[Data entries]
-*-

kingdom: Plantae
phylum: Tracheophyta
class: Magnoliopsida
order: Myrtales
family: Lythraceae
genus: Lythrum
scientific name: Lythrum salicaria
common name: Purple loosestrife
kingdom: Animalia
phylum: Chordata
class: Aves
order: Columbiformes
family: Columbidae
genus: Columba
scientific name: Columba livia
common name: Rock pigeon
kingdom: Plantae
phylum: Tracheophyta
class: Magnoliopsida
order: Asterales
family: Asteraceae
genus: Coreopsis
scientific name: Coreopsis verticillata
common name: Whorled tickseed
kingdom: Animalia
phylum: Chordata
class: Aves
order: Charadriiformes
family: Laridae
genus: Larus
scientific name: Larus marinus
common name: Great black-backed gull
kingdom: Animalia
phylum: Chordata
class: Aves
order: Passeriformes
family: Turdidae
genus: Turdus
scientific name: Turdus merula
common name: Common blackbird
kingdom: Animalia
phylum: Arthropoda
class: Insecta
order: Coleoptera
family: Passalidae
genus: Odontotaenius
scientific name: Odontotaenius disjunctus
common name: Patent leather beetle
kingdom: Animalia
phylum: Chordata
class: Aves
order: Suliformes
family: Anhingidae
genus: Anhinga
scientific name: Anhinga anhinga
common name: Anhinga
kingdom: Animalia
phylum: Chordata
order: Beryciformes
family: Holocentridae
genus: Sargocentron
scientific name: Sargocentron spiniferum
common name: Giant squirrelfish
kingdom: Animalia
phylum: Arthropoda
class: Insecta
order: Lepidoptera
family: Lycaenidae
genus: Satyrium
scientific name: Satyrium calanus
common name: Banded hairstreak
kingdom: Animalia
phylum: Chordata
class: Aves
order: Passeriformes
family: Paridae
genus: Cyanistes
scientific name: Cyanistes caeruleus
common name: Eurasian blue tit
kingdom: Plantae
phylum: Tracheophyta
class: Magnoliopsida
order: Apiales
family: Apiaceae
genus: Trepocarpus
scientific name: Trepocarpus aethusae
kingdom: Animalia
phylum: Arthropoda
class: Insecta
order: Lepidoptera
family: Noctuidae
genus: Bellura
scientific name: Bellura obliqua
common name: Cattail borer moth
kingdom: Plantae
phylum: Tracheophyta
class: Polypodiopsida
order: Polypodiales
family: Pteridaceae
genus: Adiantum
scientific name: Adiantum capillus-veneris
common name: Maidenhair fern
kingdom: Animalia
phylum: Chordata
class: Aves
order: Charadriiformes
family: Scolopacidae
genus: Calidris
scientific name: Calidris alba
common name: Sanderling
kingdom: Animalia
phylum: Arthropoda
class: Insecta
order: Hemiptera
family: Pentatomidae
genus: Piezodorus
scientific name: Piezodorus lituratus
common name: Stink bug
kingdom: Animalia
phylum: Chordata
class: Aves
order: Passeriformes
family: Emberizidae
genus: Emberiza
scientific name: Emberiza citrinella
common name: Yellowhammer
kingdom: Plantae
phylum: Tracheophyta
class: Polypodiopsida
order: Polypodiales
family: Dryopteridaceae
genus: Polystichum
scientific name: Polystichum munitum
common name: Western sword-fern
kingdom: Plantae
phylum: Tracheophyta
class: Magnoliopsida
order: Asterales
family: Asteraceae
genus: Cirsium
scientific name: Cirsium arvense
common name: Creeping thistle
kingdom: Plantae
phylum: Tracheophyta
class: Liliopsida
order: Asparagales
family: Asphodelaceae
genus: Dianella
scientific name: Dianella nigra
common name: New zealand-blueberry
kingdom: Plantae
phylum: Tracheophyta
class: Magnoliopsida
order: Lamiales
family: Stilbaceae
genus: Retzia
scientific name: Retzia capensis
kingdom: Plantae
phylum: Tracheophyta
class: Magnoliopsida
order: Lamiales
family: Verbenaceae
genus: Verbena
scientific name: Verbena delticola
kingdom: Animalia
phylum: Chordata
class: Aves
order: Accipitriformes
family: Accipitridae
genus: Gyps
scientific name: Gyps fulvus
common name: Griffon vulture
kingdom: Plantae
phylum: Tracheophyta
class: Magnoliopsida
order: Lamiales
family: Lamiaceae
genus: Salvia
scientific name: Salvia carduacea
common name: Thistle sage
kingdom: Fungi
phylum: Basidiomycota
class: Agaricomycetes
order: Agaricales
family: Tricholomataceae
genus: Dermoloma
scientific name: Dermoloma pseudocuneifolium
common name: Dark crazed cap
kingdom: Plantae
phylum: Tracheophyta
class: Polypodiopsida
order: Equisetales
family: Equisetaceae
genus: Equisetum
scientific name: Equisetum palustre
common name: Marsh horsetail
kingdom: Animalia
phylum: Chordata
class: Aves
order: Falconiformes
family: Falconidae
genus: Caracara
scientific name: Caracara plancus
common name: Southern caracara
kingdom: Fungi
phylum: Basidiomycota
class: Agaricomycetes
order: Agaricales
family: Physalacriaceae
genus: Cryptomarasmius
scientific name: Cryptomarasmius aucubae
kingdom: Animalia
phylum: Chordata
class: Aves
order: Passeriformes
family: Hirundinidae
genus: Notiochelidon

-*-

What is required: Reproduce these lines for all the records, switching "common name" to "vernacular name" wherever it occurs and leaving everything else unchanged.

Task answer:
kingdom: Plantae
phylum: Tracheophyta
class: Magnoliopsida
order: Myrtales
family: Lythraceae
genus: Lythrum
scientific name: Lythrum salicaria
vernacular name: Purple loosestrife
kingdom: Animalia
phylum: Chordata
class: Aves
order: Columbiformes
family: Columbidae
genus: Columba
scientific name: Columba livia
vernacular name: Rock pigeon
kingdom: Plantae
phylum: Tracheophyta
class: Magnoliopsida
order: Asterales
family: Asteraceae
genus: Coreopsis
scientific name: Coreopsis verticillata
vernacular name: Whorled tickseed
kingdom: Animalia
phylum: Chordata
class: Aves
order: Charadriiformes
family: Laridae
genus: Larus
scientific name: Larus marinus
vernacular name: Great black-backed gull
kingdom: Animalia
phylum: Chordata
class: Aves
order: Passeriformes
family: Turdidae
genus: Turdus
scientific name: Turdus merula
vernacular name: Common blackbird
kingdom: Animalia
phylum: Arthropoda
class: Insecta
order: Coleoptera
family: Passalidae
genus: Odontotaenius
scientific name: Odontotaenius disjunctus
vernacular name: Patent leather beetle
kingdom: Animalia
phylum: Chordata
class: Aves
order: Suliformes
family: Anhingidae
genus: Anhinga
scientific name: Anhinga anhinga
vernacular name: Anhinga
kingdom: Animalia
phylum: Chordata
order: Beryciformes
family: Holocentridae
genus: Sargocentron
scientific name: Sargocentron spiniferum
vernacular name: Giant squirrelfish
kingdom: Animalia
phylum: Arthropoda
class: Insecta
order: Lepidoptera
family: Lycaenidae
genus: Satyrium
scientific name: Satyrium calanus
vernacular name: Banded hairstreak
kingdom: Animalia
phylum: Chordata
class: Aves
order: Passeriformes
family: Paridae
genus: Cyanistes
scientific name: Cyanistes caeruleus
vernacular name: Eurasian blue tit
kingdom: Plantae
phylum: Tracheophyta
class: Magnoliopsida
order: Apiales
family: Apiaceae
genus: Trepocarpus
scientific name: Trepocarpus aethusae
kingdom: Animalia
phylum: Arthropoda
class: Insecta
order: Lepidoptera
family: Noctuidae
genus: Bellura
scientific name: Bellura obliqua
vernacular name: Cattail borer moth
kingdom: Plantae
phylum: Tracheophyta
class: Polypodiopsida
order: Polypodiales
family: Pteridaceae
genus: Adiantum
scientific name: Adiantum capillus-veneris
vernacular name: Maidenhair fern
kingdom: Animalia
phylum: Chordata
class: Aves
order: Charadriiformes
family: Scolopacidae
genus: Calidris
scientific name: Calidris alba
vernacular name: Sanderling
kingdom: Animalia
phylum: Arthropoda
class: Insecta
order: Hemiptera
family: Pentatomidae
genus: Piezodorus
scientific name: Piezodorus lituratus
vernacular name: Stink bug
kingdom: Animalia
phylum: Chordata
class: Aves
order: Passeriformes
family: Emberizidae
genus: Emberiza
scientific name: Emberiza citrinella
vernacular name: Yellowhammer
kingdom: Plantae
phylum: Tracheophyta
class: Polypodiopsida
order: Polypodiales
family: Dryopteridaceae
genus: Polystichum
scientific name: Polystichum munitum
vernacular name: Western sword-fern
kingdom: Plantae
phylum: Tracheophyta
class: Magnoliopsida
order: Asterales
family: Asteraceae
genus: Cirsium
scientific name: Cirsium arvense
vernacular name: Creeping thistle
kingdom: Plantae
phylum: Tracheophyta
class: Liliopsida
order: Asparagales
family: Asphodelaceae
genus: Dianella
scientific name: Dianella nigra
vernacular name: New zealand-blueberry
kingdom: Plantae
phylum: Tracheophyta
class: Magnoliopsida
order: Lamiales
family: Stilbaceae
genus: Retzia
scientific name: Retzia capensis
kingdom: Plantae
phylum: Tracheophyta
class: Magnoliopsida
order: Lamiales
family: Verbenaceae
genus: Verbena
scientific name: Verbena delticola
kingdom: Animalia
phylum: Chordata
class: Aves
order: Accipitriformes
family: Accipitridae
genus: Gyps
scientific name: Gyps fulvus
vernacular name: Griffon vulture
kingdom: Plantae
phylum: Tracheophyta
class: Magnoliopsida
order: Lamiales
family: Lamiaceae
genus: Salvia
scientific name: Salvia carduacea
vernacular name: Thistle sage
kingdom: Fungi
phylum: Basidiomycota
class: Agaricomycetes
order: Agaricales
family: Tricholomataceae
genus: Dermoloma
scientific name: Dermoloma pseudocuneifolium
vernacular name: Dark crazed cap
kingdom: Plantae
phylum: Tracheophyta
class: Polypodiopsida
order: Equisetales
family: Equisetaceae
genus: Equisetum
scientific name: Equisetum palustre
vernacular name: Marsh horsetail
kingdom: Animalia
phylum: Chordata
class: Aves
order: Falconiformes
family: Falconidae
genus: Caracara
scientific name: Caracara plancus
vernacular name: Southern caracara
kingdom: Fungi
phylum: Basidiomycota
class: Agaricomycetes
order: Agaricales
family: Physalacriaceae
genus: Cryptomarasmius
scientific name: Cryptomarasmius aucubae
kingdom: Animalia
phylum: Chordata
class: Aves
order: Passeriformes
family: Hirundinidae
genus: Notiochelidon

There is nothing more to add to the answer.